I grew up seeing these cars in video games like gran tourismo 3, and on TV so the race cars of this era definitely resonate with me. I would say that these should be in that classic category, and wouldn’t be surprised if demand for these cars goes sky high in the coming years.

Chris Cushing
Chris Cushing
5 years ago

Guys who are in their 50s now probably felt the same way when 1970s cars started appearing at vintage events! It’s hard to think of things that happened in your lifetime as being old enough for “historic,” but with the pace of change in motorsports, I think it’s appropriate for 90s and early 2000s GT cars and prototypes to compete at vintage events.

The early 1990s and 2000s were a very interesting time for GT cars in particular, as Ferrari was racing their last front-engined GT car to date(the 575), Morgan was competing, BMW was racing some not-super-legal cars, Porsche was finding their legs with the 996-based cars, and Chevrolet was back in GT racing in a big way for the first time in decades.

In LMP/GT1 things get a little trickier just because those cars are so expensive to run. That field was very interesting in the mid 1990s at the height of the GT1 era, and during the transition to the LMP formula we know now.

I think it’ll make for a diverse and interesting field, and I would be pleased to bits to see these cars driven in anger again.

--- Source data ---
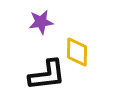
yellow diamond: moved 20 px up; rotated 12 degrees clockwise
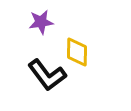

--- To be done ---
A. List every car manufacturer that the racing comments name as competing in GT racing in the early 1990s and 2000s.
B. In the racing comments, which Ferrari model is called the last front-engined GT car Ferrari raced?
C. Edit the racing comments, starting with "Guys who are" and going on through "time in decades.". Replace "prototypes" with "sports prototypes".

--- Solution set ---
A. Ferrari, Morgan, BMW, Porsche, Chevrolet

B. The 575.

C.
Guys who are in their 50s now probably felt the same way when 1970s cars started appearing at vintage events! It’s hard to think of things that happened in your lifetime as being old enough for “historic,” but with the pace of change in motorsports, I think it’s appropriate for 90s and early 2000s GT cars and sports prototypes to compete at vintage events.

The early 1990s and 2000s were a very interesting time for GT cars in particular, as Ferrari was racing their last front-engined GT car to date(the 575), Morgan was competing, BMW was racing some not-super-legal cars, Porsche was finding their legs with the 996-based cars, and Chevrolet was back in GT racing in a big way for the first time in decades.